*RECORDS:*
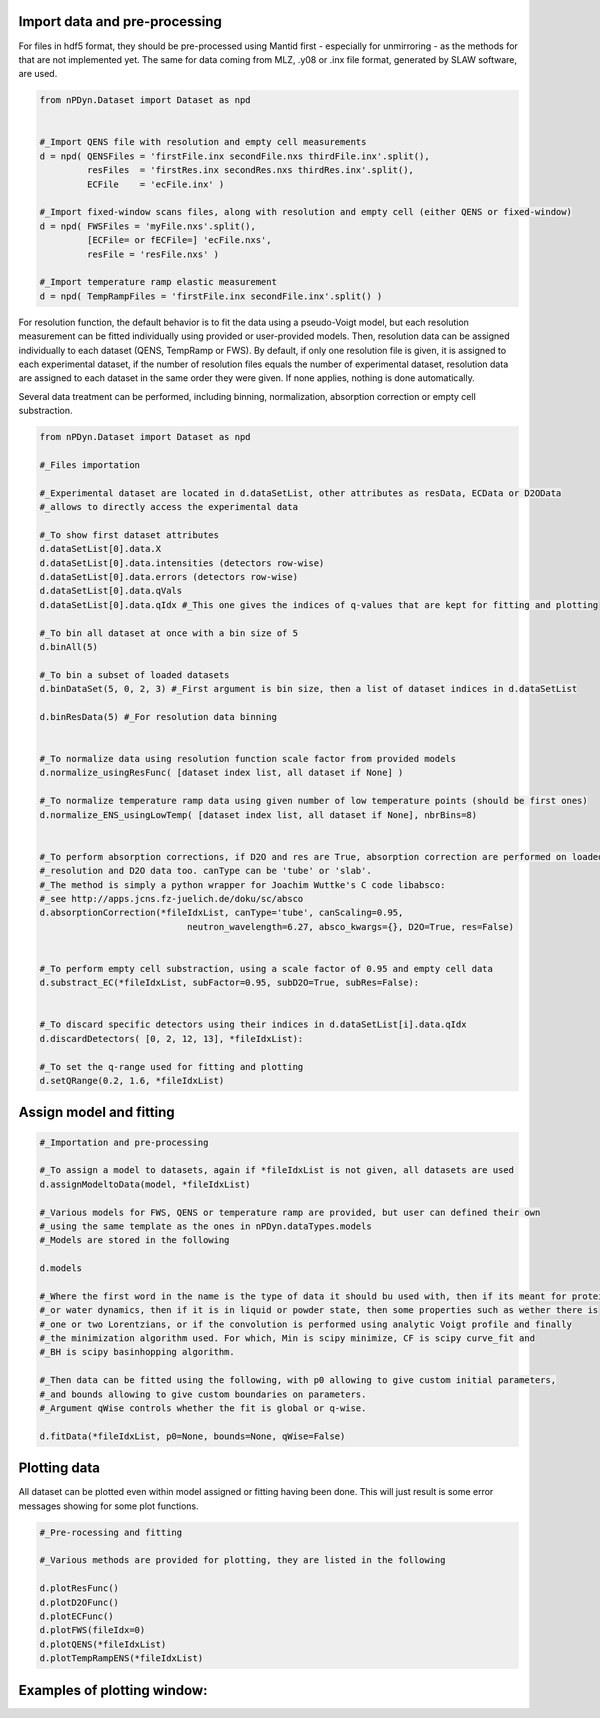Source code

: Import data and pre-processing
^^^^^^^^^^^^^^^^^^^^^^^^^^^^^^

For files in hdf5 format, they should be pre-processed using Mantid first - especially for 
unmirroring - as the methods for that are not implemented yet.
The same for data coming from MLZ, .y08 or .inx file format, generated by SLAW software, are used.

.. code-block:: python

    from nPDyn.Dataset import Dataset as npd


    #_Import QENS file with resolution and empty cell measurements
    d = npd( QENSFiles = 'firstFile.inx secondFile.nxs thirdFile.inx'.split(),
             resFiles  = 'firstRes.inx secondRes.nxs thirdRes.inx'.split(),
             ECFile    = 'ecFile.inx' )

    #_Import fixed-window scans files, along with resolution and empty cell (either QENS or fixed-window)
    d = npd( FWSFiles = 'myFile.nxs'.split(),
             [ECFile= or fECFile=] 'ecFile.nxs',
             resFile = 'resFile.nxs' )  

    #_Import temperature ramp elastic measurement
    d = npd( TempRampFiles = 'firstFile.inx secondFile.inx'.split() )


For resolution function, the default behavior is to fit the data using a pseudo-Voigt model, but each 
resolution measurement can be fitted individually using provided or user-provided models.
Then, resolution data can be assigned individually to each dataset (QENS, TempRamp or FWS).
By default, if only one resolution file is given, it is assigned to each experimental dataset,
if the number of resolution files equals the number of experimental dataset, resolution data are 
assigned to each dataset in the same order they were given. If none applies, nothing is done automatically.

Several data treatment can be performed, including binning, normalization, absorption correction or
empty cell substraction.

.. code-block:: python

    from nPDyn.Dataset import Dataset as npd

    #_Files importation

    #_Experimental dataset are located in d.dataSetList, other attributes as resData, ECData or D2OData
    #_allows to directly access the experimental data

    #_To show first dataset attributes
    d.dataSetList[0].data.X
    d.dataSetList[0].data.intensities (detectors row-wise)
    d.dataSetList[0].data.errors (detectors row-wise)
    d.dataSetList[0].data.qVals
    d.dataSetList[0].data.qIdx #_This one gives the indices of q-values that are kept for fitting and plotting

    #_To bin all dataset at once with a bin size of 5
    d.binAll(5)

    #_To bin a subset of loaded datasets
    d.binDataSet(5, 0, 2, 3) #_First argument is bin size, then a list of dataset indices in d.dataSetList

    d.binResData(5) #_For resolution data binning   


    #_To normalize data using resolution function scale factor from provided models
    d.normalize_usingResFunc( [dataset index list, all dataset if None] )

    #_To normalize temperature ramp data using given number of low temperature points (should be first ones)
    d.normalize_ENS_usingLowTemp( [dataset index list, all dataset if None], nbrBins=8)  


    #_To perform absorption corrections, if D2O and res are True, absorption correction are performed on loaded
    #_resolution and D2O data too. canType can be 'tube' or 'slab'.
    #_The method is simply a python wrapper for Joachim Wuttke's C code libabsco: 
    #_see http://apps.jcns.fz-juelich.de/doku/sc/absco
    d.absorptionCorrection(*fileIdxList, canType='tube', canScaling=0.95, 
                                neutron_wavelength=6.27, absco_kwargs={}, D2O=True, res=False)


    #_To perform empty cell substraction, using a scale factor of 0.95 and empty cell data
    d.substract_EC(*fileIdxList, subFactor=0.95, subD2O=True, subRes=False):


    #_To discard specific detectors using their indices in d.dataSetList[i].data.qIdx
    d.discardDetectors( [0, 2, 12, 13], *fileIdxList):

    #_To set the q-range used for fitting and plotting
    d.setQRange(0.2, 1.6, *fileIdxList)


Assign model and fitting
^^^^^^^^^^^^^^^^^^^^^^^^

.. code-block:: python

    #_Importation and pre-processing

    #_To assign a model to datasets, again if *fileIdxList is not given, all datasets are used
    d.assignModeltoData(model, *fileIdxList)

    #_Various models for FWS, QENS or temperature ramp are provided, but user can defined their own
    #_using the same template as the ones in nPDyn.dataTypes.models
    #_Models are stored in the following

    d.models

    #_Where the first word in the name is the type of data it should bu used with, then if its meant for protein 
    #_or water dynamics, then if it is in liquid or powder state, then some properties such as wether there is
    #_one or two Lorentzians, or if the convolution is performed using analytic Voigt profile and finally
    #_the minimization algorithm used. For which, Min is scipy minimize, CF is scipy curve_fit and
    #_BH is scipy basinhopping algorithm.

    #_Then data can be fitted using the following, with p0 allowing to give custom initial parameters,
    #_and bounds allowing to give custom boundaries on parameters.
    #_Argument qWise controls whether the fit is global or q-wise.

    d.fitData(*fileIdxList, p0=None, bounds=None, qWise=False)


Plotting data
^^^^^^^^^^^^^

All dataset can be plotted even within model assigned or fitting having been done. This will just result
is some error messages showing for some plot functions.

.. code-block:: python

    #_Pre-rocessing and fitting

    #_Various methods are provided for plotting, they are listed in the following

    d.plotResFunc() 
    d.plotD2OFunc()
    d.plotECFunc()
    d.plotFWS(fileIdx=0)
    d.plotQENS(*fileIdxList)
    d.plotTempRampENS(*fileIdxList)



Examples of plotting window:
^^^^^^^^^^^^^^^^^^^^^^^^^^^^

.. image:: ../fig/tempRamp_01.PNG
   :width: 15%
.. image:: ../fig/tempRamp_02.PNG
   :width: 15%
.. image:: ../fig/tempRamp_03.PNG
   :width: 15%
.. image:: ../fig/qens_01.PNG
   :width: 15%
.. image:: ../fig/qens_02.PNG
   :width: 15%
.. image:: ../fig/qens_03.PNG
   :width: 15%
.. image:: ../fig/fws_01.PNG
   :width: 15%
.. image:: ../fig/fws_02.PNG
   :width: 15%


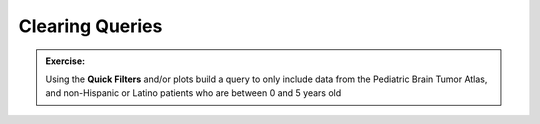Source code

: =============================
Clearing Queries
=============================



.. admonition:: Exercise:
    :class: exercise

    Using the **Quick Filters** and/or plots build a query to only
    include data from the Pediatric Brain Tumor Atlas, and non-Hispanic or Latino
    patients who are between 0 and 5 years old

*YOUR TASK:* Which lines hold the word "provided"? Copy each of them from the records.

*EXERCISE RESPONSE:*
resolution measurement can be fitted individually using provided or user-provided models.
    #_To normalize data using resolution function scale factor from provided models
    #_Various models for FWS, QENS or temperature ramp are provided, but user can defined their own
    #_Various methods are provided for plotting, they are listed in the following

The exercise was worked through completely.